To explore the genetic distinctiveness of mungbean, we focused on expanded orthologous gene families and their gene functions. Changes in genetic makeup are potentially linked to unique phenotypic and functional changes. By examining expanded gene families in mungbean, we found an enrichment in genes associated with secondary metabolite biosynthesis, defense responses, and signal transduction related to plant hormones like ethylene and cytokinin. Notably, we observed that several genes associated with the auxin signaling pathway, including auxin-induced protein X10A-like, were expanded. This pathway plays a key role in regulating cell elongation and division, which directly influence seed size and yield. Additionally, genes involved in cytokinin response pathways, crucial for promoting cell proliferation and grain filling, were also enriched. These gene family expansions likely contribute to KUML4’s high yield and large seed size by supporting growth-related processes. A phylogenetic analysis based on sequence information from single-copy orthologous genes revealed that mungbean and black gram were the most closely related, and the ancestor of mungbean and black gram formed a sister clade to the ancestor of créole bean and azuki bean, consistent with the results of previously published phylogenetic analyses (Doi et al., 2002; Pootakham et al., 2021).
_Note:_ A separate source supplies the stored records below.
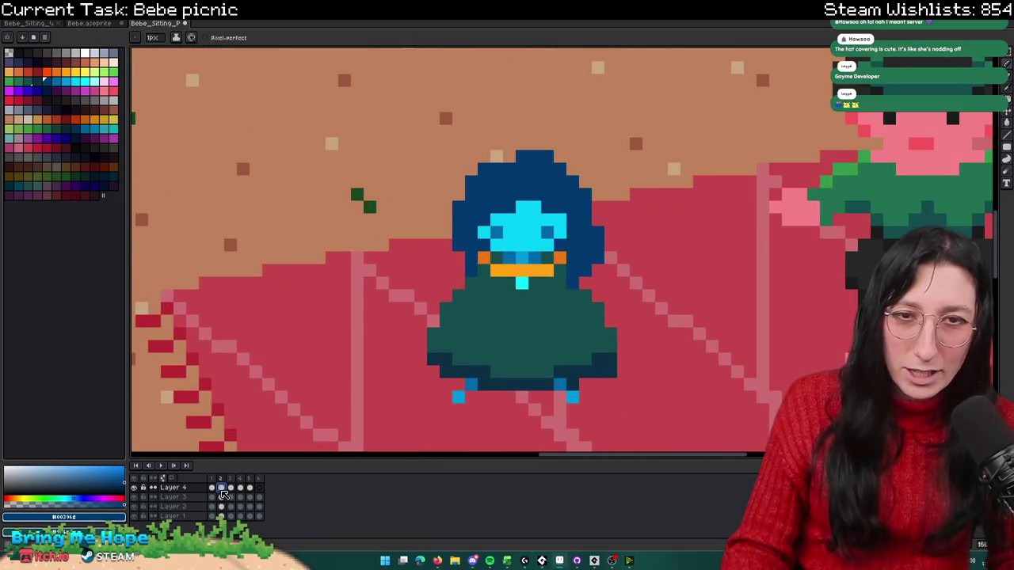
click(240, 488)
click(230, 488)
click(240, 488)
click(251, 488)
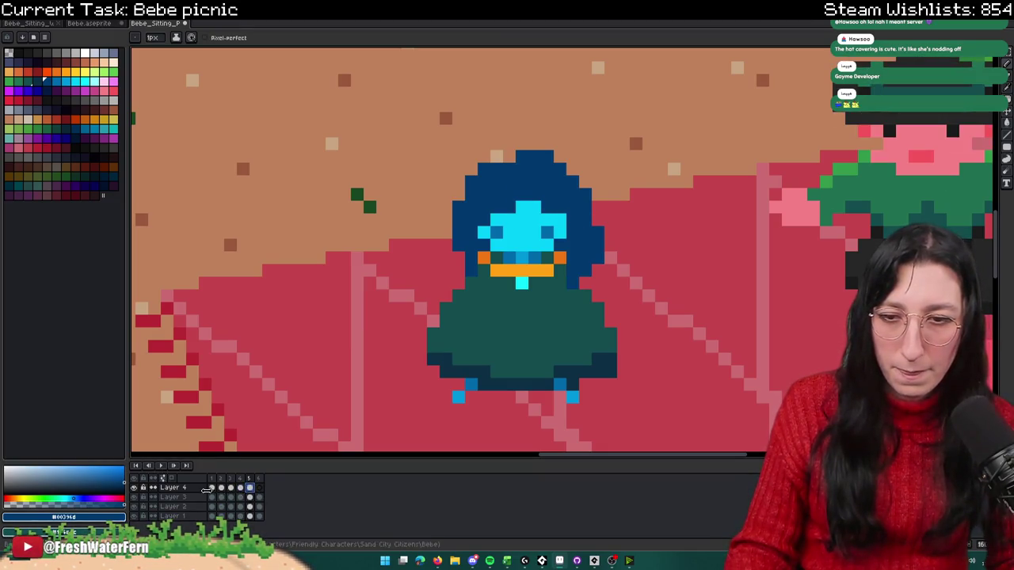
key(Right)
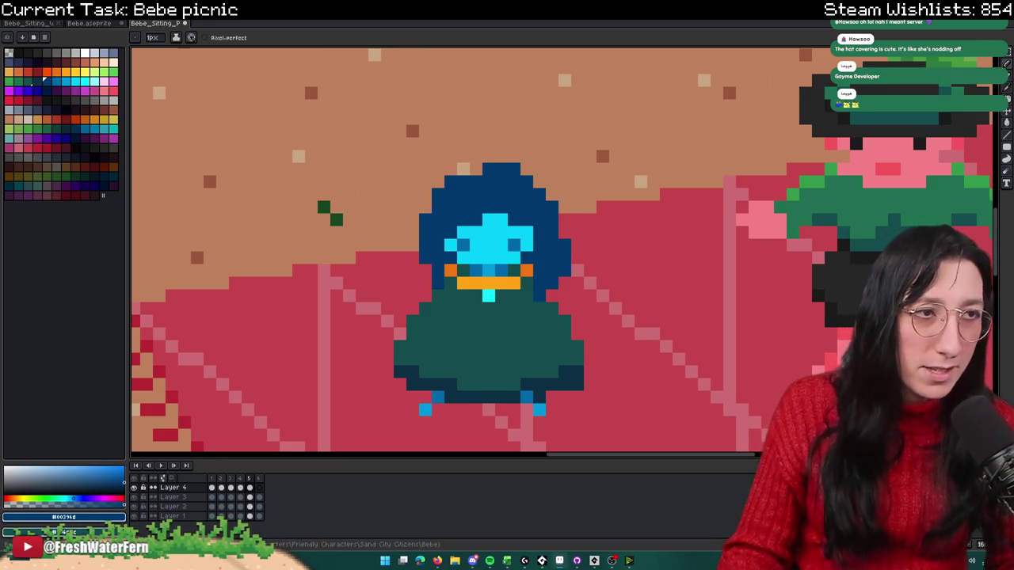
scroll(553, 243, down, 2)
scroll(554, 243, up, 3)
Step: Erase the stray bump from Bebe's hood
key(i)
The KUML4 genome assembly provides valuable insights due to its distinct genetic background and unique agronomic traits. These traits set KUML4 apart from other V. radiata cultivars, making this genome a crucial addition to the understanding of the species’ genetic diversity. Developing mungbean cultivars with desirable agronomic traits, such as enhanced productivity and tolerance to biotic and abiotic stresses, has long been a key goal in breeding programs. We believe that having a chromosome-scale reference genome for KUML4 will significantly enhance our understanding of mungbean biology, thereby greatly aiding molecular breeding efforts to produce improved mungbean cultivars.
Conclusions
Mungbean genome assemblies are key to understanding the genetic basis of its ability to adapt to various environments and produce high nutritional content. Utilizing the stLFR technique together with high-throughput chromosome conformation capture (Hi-C) technique, we achieved a chromosome-scale assembly of the mungbean cultivar KUML4. The assembly encompassed 11 pseudochromosomes with a total length of 468.08 Mb and a scaffold N50 of 40.75 Mb. The genomic resource developed here will provide valuable information for future mungbean genetic improvement. Furthermore, it serves as a valuable addition to ongoing comparative genomics research within legume species.